* Directions for this task
The reply to the records below should contain exactly the lines from the line with "cup: none [1232,1064,1341,1193]" through the line with "wine bottle: none", and nothing besides.

* Supplied records
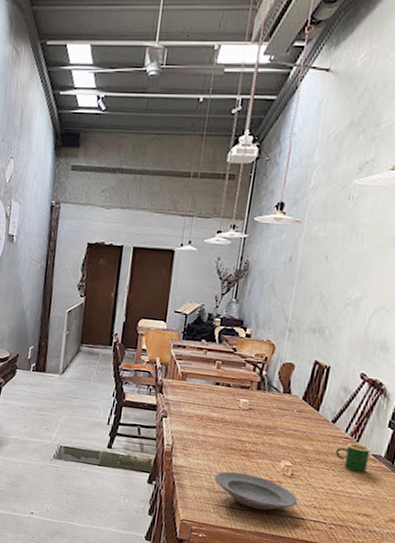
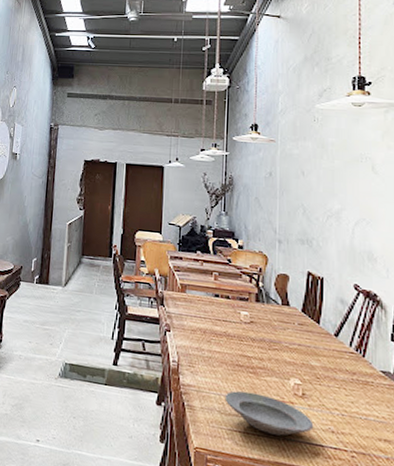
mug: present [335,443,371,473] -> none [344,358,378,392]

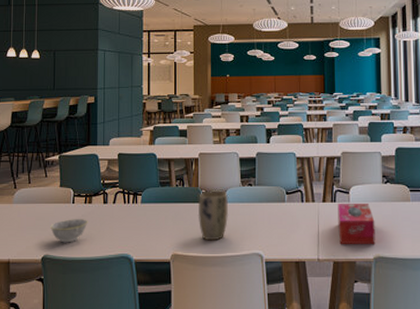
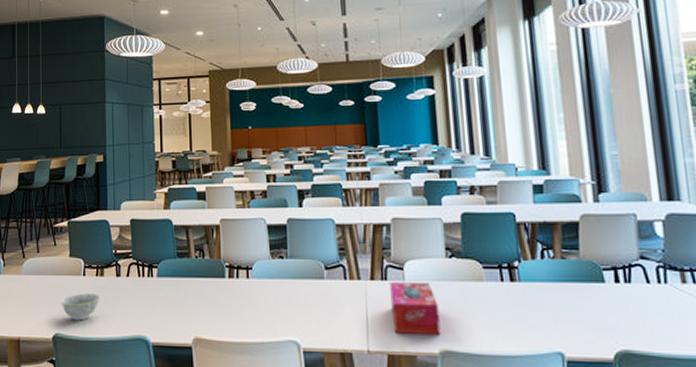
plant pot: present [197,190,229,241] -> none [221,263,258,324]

...

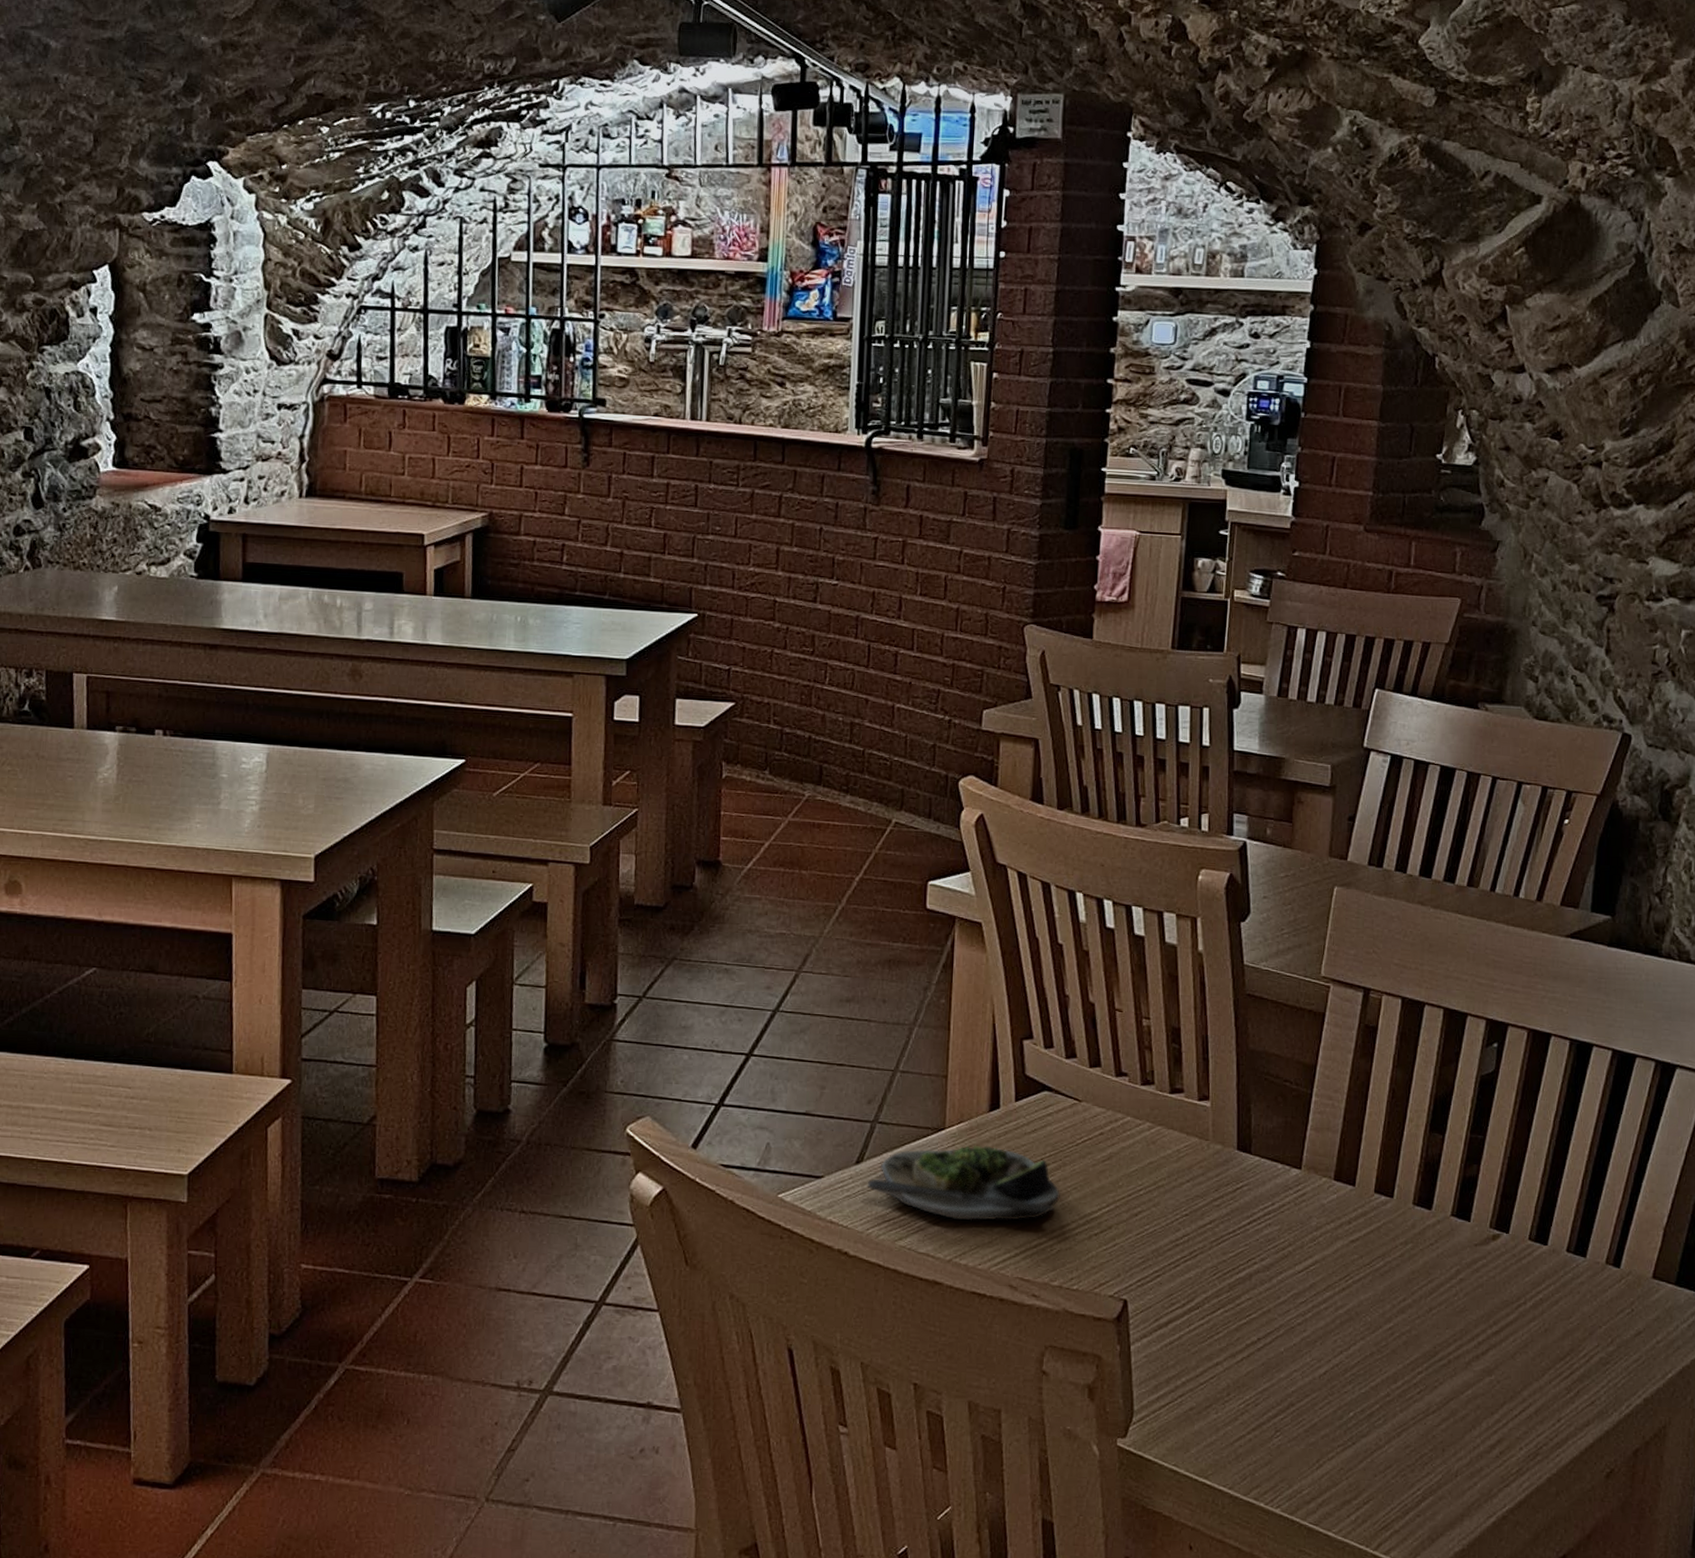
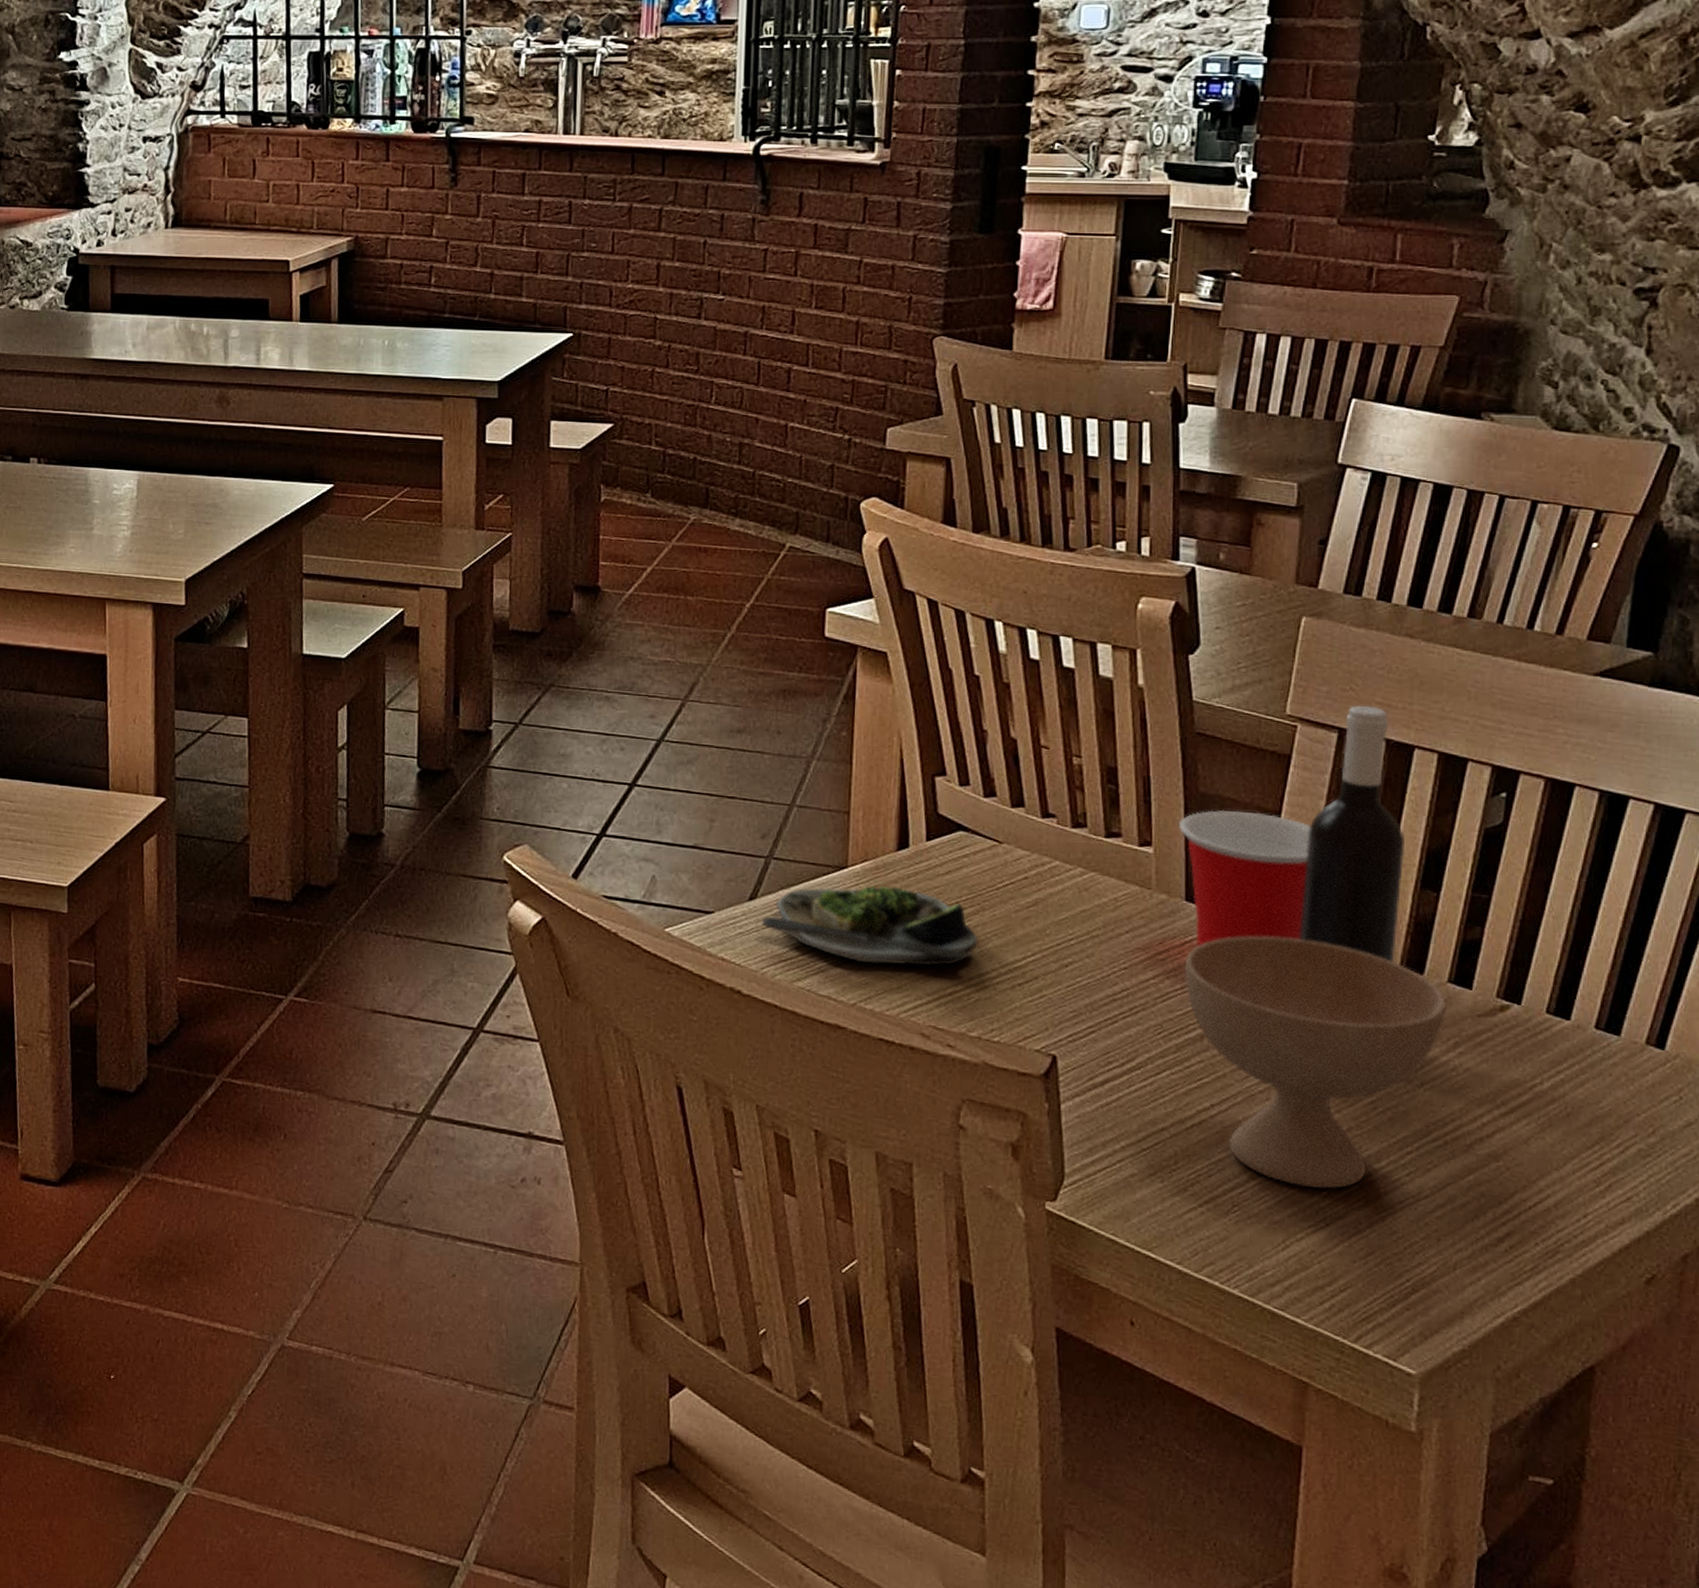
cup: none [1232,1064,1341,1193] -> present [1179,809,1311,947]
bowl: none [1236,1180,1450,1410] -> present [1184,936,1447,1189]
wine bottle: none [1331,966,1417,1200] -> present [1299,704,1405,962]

* Answer area
cup: none [1232,1064,1341,1193] -> present [1179,809,1311,947]
bowl: none [1236,1180,1450,1410] -> present [1184,936,1447,1189]
wine bottle: none [1331,966,1417,1200] -> present [1299,704,1405,962]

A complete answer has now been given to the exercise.